To determine whether the additional expansion of telemedicine is cost-effective within the California correctional system, Prison Health Care Services should further analyze the cost-effectiveness of telemedicine through a more robust estimate of savings, including considering factors such as the percent of telemedicine consultations that required subsequent in-person visits because the issue could not be addressed through telemedicine.
The institution utilization management teams follow a standardized process to approve referrals and determine appropriateness of telemedicine services before the consultation. The cost effectiveness of telemedicine in prison health care has been shown through an analysis of medical guarding and transportation costs from 2013-2014. The analysis showed a cost avoidance of $7,222,574 based on 19,351 telemedicine encounters. For 2014-15 the figure is closer to $8.9 million in cost avoidance based on 23,900 specialty encounters, which reflects a 64 percent statewide utilization of Telemedicine. (see attachments)
An analysis looking at the percent of telemedicine consultations requiring subsequent in-person visits because the issue could not be addressed through telemedicine is not applicable as a traditional, in-person visit may still be needed for a specific physical examination, diagnostic studies or procedure. These visits can then be followed by a telemedicine visit for follow up. For example, a patient may be followed in Telemedicine by dermatology for a full year before the dermatologist decides, based upon a morphological change observed on a dermatology camera, that a wide-margin excision of a lesion is indicated.
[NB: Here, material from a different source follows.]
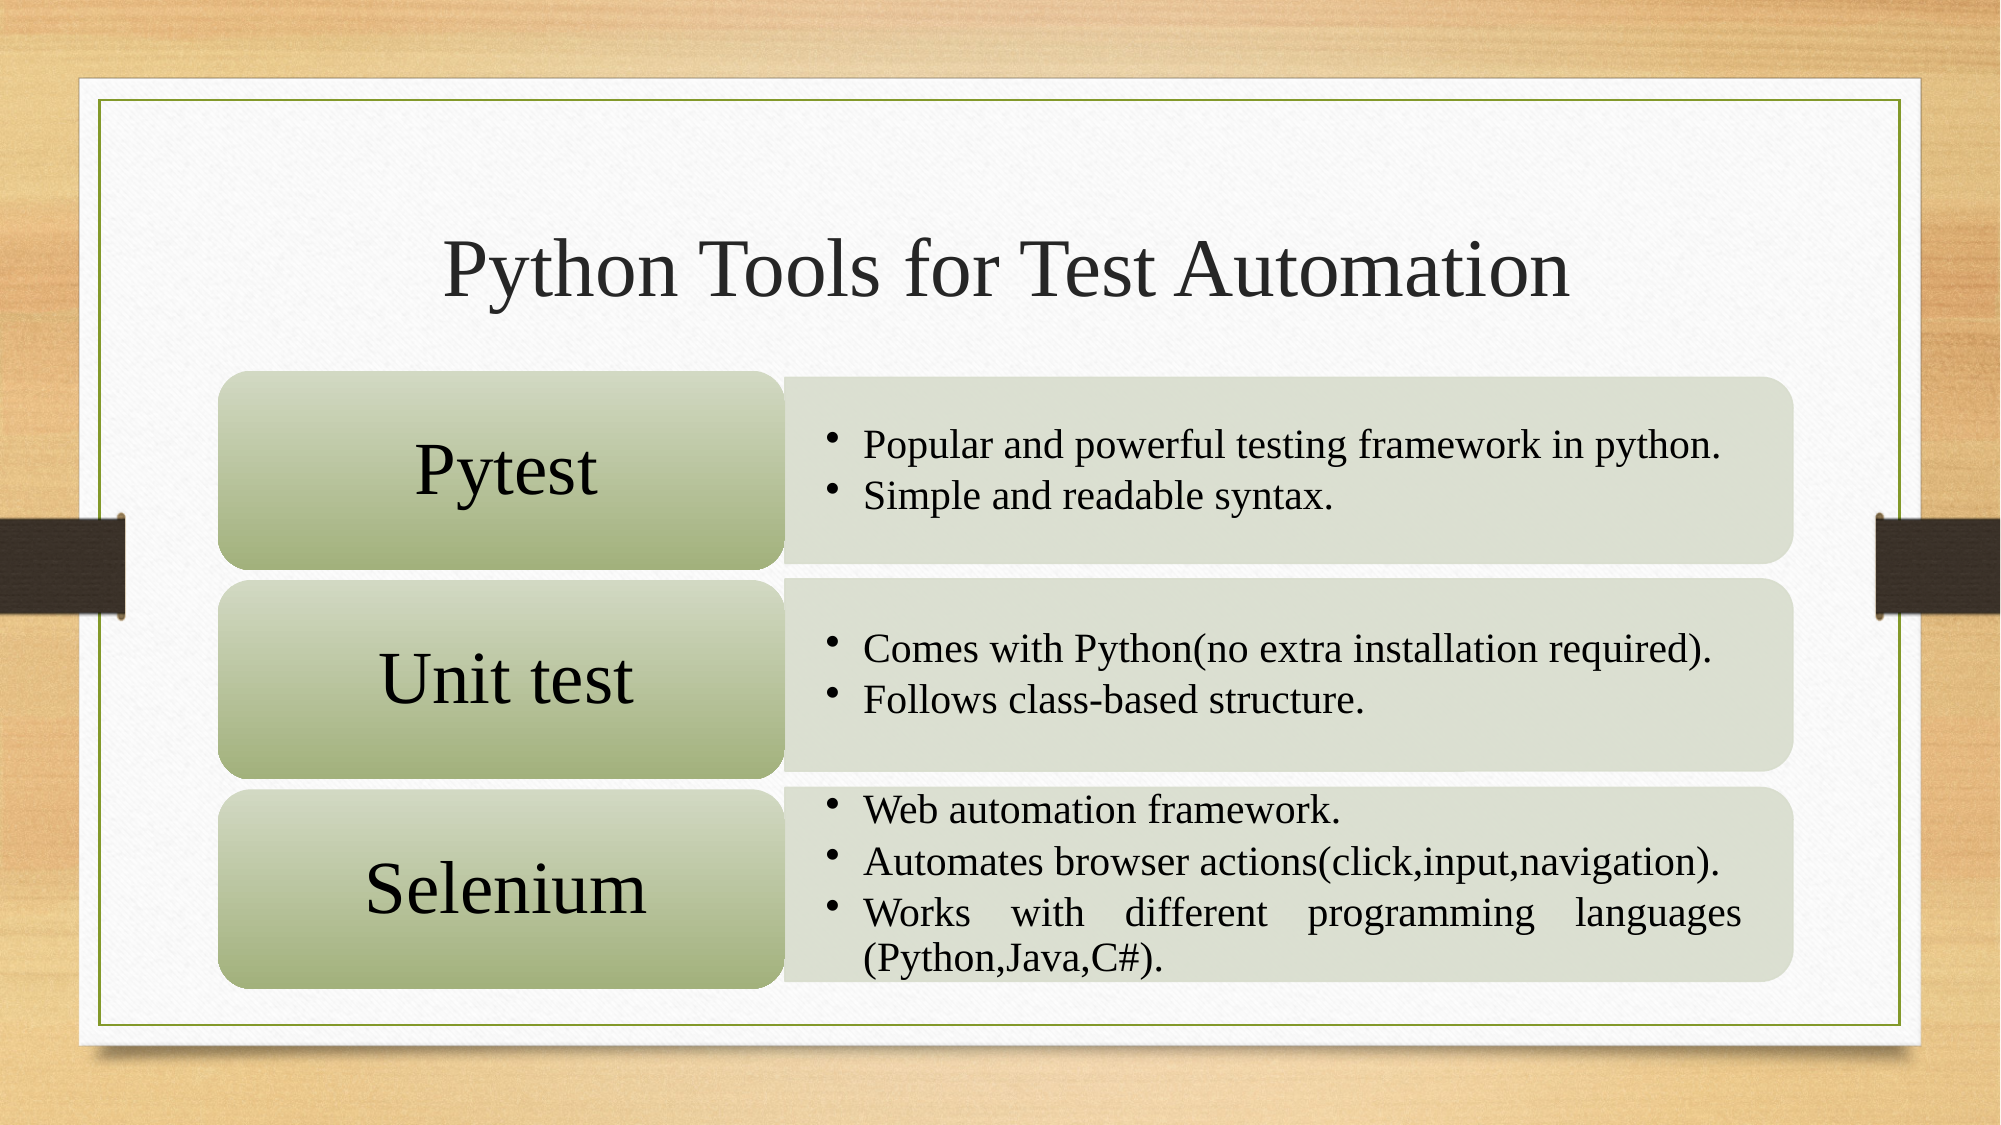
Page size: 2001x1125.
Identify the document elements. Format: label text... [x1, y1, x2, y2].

title Python Tools for Test Automation [220, 161, 1796, 375]
picture [0, 0, 2001, 1125]
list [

The telemedicine cost savings for that entire year remain actual savings and are unchanged based on the later surgical excision.
There are also times where the specialist prefers to see the patient face-to-face initially, which are then followed by telemedicine visits. The cost savings for the telemedicine follow-ups is unaltered by face-to-face visit. In addition, specialty encounters may be scheduled offsite due to the unavailability of a specialty provider network, or compliance date requirements. According to the American College of Physicians, Policy Recommendations to Guide the Use of Telemedicine physicians should use their professional judgment about whether the use of telemedicine is appropriate for a patient.
Corrections' Health Care Services stated that an analysis considering the percent of telemedicine consultations requiring subsequent in-person visits that could not be addressed through telemedicine is not applicable as an in-person visit may still be needed for a specific physical examination, diagnostic studies or procedure. However, Health Care Services has established a standardized process to approve referrals and determine the appropriateness of telemedicine services before the consultation. This process includes specific documented policies and procedures, updated in May 2015, which provide guidance to the field when utilizing telemedicine services for medical specialty and primary care.
CCHCS cannot fully implement this recommendation because the needed IT and personnel resources are not currently available to provide this level of in-depth data analysis.
Within Telemedicine Services' current resources, implementation of this recommendation would yield unreliable data. For example, the current system does not distinguish whether a follow-up encounter is scheduled in accordance with the patient's routine conservative plan of care or of the efficacy of a previous telemedicine encounter. Needed IT and personnel resources are not currently available to provide this level of in-depth analysis.
Rather than rely on retrospective data to determine efficacy of telemedicine encounters, Institutional utilization management teams follow a standardized process to approve referrals (Attachment 6) and determine appropriateness for telemedicine services before the consultations. Those referrals deemed not appropriate for telemedicine are routed for in-person office visits.
Please see response to 2009-107.1 Recommendation 2. Although some telemedicine cost center information (e.g., claims payments; equipment costs, service, and depreciation; IT connectivity costs) is available, other cost elements such as the value of increased community safety, improved patient access to specialty care, access-to-care litigation costs avoided, and others are difficult to estimate/quantify.
The future implementation of an enterprise electronic medical record system creates the opportunity to follow patient-inmates receiving telemedicine specialty and primary care to review health outcomes and subsequent utilization as compared with similar patient-inmates receiving specialty and primary care that is not delivered through telemedicine, to refine comparative cost analyses.
Telemedicine Services is investigating cost analyses methods used by other government and non-governmental agencies that may be usable in trying to quantify some of these intangible variables to inform a cost comparison model. Systems to collect these sorts of data in a standardized way have not been identified or implemented to date. Once cost center modeling, improved data, and staff expertise to perform analyses are developed, more detailed comparisons will be done on an ongoing basis to inform policy decisions.
The insufficiency of cost center data and inadequate cost analysis methodology and technical analysis expertise have delayed implementing this recommendation. CCHCS is trying to address both of these deficiencies in order to improve efficacy and quality assessments for telemedicine services to inform policy decisions.
Agency responses received after June 2013 are posted verbatim.